### Consignes
1. Recopiez le passage de l’article sur le déficit de l’État qui commence à « Un déficit à » et se termine à « la trajectoire 2019. ».
2. Poursuivez l’article sur le déficit de l’État à la suite de sa dernière phrase.

### Extrait du texte
• • •

Avant la crise des Gilets Jaunes, le déficit s’est approché des 100 milliards annuels…

Avant la crise des Gilets Jaunes, le déficit s’est approché des 100 milliards annuels…


Partager cet article

Un déficit de l’État à 100 milliards € ? Avant même la crise des Gilets Jaunes, c’est la trajectoire qui suivait le budget, selon les chiffres publiés par Bercy et passés relativement inaperçus. Ils montrent que, avec ou sans « résistance » de la rue, la situation budgétaire française se dégrade dangereusement.

Les Gilets Jaunes ont bon dos… Alors que leur mouvement commençait à peine et que le gouvernement se montrait inflexible vis-à-vis d’eux, les chiffres de l’atterrissage budgétaire 2018 témoignaient d’une importante dégradation de la situation. Celle-ci mérite qu’on s’y arrête un instant.

Un déficit à près de 100 milliards €

Comme l’indique le graphique officiel ci-dessus, le déficit budgétaire atteint désormais des records historiques. Alors que, en novembre 2017, il se situait autour de 85 milliards €, il s’enfonce au-delà des 95 milliards € un an plus tard. Il avait déjà frôlé les 100 milliards en août, et s’était réduit grâce au paiement de l’impôt sur le revenu en septembre.

On suivra avec attention la performance de décembre. En théorie, le déficit devrait diminuer notamment avec la levée de l’impôt sur les sociétés. L’an dernier, il s’était ainsi résorbé de plus de 16 milliards sur le dernier mois de l’année.

Décembre 2018 sera-t-il aussi profitable que décembre 2017? La réponse tombera au début du mois de février, puisque les situations mensuelles sont livrées avec deux mois de retard. Cette échéance sera importante pour imaginer la trajectoire 2019.

L’impact prévisible des Gilets Jaunes

La difficulté que devrait rencontrer l’État tient évidemment à l’impact du mouvement des Gilets Jaunes sur les dépenses… et sur les recettes, dès le mois de décembre 2018. Cet impact devrait durer, voire s’amplifier dans le temps, et donner une indication sur ce que seront les chiffres 2019. La performance de décembre sera cruciale pour la compréhension budgétaire d’une année qui s’annonce de toute façon comme très difficile.

• • •

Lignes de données
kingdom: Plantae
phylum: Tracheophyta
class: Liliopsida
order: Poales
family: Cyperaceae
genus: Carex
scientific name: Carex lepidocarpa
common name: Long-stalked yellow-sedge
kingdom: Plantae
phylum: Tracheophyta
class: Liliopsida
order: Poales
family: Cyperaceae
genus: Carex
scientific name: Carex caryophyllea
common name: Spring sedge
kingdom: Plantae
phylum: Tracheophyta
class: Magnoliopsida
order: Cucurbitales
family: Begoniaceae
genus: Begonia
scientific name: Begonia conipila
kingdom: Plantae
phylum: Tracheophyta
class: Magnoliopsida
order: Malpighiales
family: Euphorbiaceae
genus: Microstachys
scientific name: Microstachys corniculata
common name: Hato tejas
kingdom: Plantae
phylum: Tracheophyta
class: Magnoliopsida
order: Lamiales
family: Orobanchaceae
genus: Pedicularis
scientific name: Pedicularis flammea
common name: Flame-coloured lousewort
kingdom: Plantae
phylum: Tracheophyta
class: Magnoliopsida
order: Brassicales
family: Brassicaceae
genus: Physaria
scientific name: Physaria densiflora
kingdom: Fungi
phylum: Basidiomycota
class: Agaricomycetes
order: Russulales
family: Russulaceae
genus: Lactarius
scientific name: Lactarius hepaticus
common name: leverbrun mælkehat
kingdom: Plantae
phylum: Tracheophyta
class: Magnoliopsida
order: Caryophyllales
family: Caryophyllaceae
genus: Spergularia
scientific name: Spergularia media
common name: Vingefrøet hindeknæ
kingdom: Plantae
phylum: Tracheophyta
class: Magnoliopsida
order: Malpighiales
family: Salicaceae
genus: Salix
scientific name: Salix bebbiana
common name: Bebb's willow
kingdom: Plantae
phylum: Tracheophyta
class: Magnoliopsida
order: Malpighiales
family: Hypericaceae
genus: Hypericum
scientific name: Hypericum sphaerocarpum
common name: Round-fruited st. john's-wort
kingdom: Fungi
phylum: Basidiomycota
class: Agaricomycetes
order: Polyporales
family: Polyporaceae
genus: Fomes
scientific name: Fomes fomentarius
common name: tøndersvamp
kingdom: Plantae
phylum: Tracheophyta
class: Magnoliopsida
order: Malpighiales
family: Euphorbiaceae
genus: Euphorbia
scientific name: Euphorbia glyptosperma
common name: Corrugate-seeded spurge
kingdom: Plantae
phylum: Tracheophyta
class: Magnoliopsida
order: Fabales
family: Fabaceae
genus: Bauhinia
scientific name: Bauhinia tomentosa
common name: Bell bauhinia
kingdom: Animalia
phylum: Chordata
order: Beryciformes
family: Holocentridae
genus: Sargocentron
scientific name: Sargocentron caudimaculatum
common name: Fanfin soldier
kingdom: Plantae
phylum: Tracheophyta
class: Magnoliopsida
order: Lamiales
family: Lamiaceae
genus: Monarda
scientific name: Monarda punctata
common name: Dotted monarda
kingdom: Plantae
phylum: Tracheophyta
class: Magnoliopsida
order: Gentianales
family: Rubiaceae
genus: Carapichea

• • •

### Réponses attendues
1.
Un déficit à près de 100 milliards €

Comme l’indique le graphique officiel ci-dessus, le déficit budgétaire atteint désormais des records historiques. Alors que, en novembre 2017, il se situait autour de 85 milliards €, il s’enfonce au-delà des 95 milliards € un an plus tard. Il avait déjà frôlé les 100 milliards en août, et s’était réduit grâce au paiement de l’impôt sur le revenu en septembre.

On suivra avec attention la performance de décembre. En théorie, le déficit devrait diminuer notamment avec la levée de l’impôt sur les sociétés. L’an dernier, il s’était ainsi résorbé de plus de 16 milliards sur le dernier mois de l’année.

Décembre 2018 sera-t-il aussi profitable que décembre 2017? La réponse tombera au début du mois de février, puisque les situations mensuelles sont livrées avec deux mois de retard. Cette échéance sera importante pour imaginer la trajectoire 2019.

2.
En attendant, l’explication de cette course aux 100 milliards de déficit tient à quelques phénomènes: la baisse de rendement de l’impôt sur les sociétés, déjà signalée à l’automne, et pressentie dès l’été, la hausse de l’investissement public et des dépenses d’intervention, la baisse de rendement des « petits impôts ».

Le mouvement des Gilets Jaunes devrait accentuer la baisse de rendement de l’impôt sur les sociétés par son impact global sur l’activité économique. Il devrait aussi faire exploser les dépenses d’intervention que le gouvernement est contraint de lâcher pour rétablir la paix dans les rues.

Le découragement de Bercy

Dans ce contexte difficile, l’intervention du prélèvement à la source ne devrait pas améliorer la situation. Le versement d’une avance en janvier sur les crédits d’impôt a coûté 5,5 milliards au Trésor Public. La disparition des tiers trimestriels devrait modifier en profondeur la trésorerie de l’Etat.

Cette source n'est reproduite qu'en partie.